*Required work*. Gather every line of the data below that contains the string "retrouve", and copy each such line in full.

--- Exercise materials Enclosed Below ---

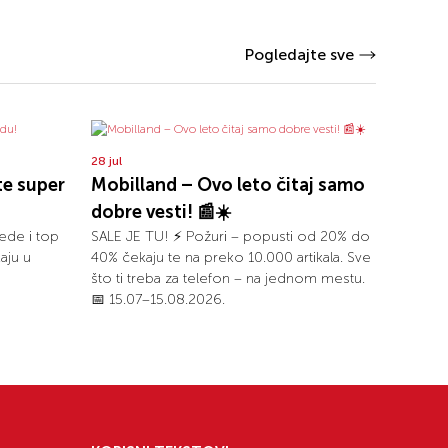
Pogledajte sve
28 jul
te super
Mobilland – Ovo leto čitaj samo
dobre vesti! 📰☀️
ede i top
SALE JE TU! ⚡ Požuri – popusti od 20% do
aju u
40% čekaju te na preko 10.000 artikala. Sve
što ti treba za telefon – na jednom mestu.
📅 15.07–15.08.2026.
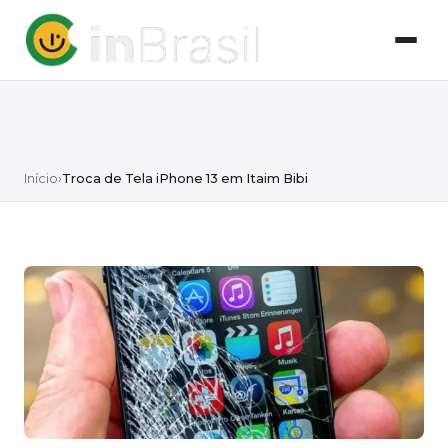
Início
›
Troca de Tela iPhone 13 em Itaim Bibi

--- End of Enclosed Exercise materials ---
--- Exercise materials Enclosed Below ---

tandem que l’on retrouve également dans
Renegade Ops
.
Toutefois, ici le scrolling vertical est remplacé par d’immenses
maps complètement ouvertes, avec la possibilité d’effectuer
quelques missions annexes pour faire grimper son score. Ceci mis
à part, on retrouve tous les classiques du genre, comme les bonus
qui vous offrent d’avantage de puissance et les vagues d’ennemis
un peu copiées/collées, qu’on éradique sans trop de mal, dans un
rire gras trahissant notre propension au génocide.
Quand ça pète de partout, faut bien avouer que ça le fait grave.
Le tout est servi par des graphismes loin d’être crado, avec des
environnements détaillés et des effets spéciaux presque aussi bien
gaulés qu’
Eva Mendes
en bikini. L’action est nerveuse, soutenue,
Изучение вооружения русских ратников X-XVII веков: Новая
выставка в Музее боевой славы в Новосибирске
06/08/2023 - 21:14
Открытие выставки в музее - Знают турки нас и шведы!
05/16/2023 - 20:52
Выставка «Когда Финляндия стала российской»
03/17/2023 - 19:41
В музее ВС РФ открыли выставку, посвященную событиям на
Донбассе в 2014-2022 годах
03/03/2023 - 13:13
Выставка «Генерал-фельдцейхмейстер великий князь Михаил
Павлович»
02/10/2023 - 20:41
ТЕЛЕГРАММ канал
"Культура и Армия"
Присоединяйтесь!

--- End of Enclosed Exercise materials ---

*Output for this task*.
tandem que l’on retrouve également dans
à part, on retrouve tous les classiques du genre, comme les bonus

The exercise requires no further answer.